Company #4 – General Mills (GIS) – Last buy not least, the one company I do not own on this list.  My love for consumer stocks, the company’s -15% YTD performance, and 3.75% dividend yield has General Mills on my radar.   There are a few negatives that I have to consider before initiating a position.  The company has a high debt to equity ratio, their dividend growth rate slowed tremendously in 2017 (only posted a 2% increase during the year), and the company’s payout ratio is higher than the 60% threshold we use in our screener at the moment.  However, if the price continues to fall and the P/E ratio continues to fall (currently just over 16X), I may be too tempted and initiate a position!  But I must say, this is the most unlikely investment on the list.
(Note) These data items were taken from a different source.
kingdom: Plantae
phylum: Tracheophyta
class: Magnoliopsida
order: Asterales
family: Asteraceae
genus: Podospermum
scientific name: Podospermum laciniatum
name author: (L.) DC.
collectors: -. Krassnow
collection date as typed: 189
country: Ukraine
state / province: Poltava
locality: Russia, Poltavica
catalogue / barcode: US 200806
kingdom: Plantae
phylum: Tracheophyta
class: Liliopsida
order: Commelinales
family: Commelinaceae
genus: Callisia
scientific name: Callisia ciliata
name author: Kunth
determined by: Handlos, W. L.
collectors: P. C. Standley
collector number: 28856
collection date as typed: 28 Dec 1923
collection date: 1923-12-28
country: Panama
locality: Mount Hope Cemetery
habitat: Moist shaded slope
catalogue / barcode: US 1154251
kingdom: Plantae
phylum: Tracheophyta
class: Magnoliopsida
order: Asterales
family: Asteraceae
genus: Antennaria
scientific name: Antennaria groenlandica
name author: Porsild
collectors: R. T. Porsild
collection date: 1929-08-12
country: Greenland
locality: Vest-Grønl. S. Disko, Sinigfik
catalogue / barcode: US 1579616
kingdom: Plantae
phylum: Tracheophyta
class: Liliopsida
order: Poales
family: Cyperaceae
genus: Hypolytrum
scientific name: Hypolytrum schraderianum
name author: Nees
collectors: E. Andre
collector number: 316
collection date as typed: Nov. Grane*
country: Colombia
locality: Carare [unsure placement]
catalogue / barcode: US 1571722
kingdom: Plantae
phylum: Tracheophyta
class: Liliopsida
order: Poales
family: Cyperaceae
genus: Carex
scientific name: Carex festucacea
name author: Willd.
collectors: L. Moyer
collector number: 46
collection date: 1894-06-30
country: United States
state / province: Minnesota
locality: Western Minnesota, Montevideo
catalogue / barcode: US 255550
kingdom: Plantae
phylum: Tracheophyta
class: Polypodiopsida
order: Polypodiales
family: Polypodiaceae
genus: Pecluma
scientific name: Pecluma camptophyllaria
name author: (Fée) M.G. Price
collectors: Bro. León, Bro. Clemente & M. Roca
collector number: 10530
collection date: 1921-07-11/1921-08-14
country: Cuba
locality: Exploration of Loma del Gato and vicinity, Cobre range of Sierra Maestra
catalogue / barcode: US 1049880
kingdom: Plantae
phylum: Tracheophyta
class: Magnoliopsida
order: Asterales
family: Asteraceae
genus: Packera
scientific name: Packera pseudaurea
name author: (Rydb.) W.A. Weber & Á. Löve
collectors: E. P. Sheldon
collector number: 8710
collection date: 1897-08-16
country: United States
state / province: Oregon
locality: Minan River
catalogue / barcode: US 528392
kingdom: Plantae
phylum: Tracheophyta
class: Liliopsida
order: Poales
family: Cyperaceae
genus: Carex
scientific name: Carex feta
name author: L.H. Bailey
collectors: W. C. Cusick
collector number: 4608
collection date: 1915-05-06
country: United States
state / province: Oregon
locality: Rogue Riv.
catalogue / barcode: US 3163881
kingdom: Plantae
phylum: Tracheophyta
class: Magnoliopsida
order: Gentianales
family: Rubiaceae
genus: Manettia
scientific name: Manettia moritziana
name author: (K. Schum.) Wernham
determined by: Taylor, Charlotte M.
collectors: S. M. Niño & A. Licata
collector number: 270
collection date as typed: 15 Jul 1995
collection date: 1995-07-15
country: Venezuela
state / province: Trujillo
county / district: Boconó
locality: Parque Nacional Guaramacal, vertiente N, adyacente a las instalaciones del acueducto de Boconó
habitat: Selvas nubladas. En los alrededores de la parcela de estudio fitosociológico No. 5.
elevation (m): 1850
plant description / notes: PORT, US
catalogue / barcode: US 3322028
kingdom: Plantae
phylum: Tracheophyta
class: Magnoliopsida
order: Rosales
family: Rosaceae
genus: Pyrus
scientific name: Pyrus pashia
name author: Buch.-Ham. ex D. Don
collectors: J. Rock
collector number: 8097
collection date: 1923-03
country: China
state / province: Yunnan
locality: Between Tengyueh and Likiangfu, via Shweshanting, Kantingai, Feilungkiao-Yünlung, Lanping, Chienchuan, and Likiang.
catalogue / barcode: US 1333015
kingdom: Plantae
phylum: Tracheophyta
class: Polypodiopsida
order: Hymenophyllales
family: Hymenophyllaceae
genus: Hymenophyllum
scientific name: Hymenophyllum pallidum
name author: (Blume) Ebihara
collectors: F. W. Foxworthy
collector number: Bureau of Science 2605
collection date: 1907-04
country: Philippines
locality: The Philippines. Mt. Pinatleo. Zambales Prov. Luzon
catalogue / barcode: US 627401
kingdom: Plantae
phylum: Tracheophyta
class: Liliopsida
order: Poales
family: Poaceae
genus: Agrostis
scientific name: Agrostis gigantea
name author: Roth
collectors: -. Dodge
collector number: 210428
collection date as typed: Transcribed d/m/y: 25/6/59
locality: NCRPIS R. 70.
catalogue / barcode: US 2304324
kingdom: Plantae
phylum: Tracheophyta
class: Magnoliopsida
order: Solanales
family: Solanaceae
Four solid companies that I look forward to closely monitoring over the next few weeks.  I would be excited if I could add one of these companies.  Man, over the last few weeks I have felt as motivated as every to keep on reaching deep, keep on pushing, and JUST GO FOR IT.   Are you watching the companies that I included on my watch list?  If not, which companies are you considering?  What are your thoughts on IBM or GIS?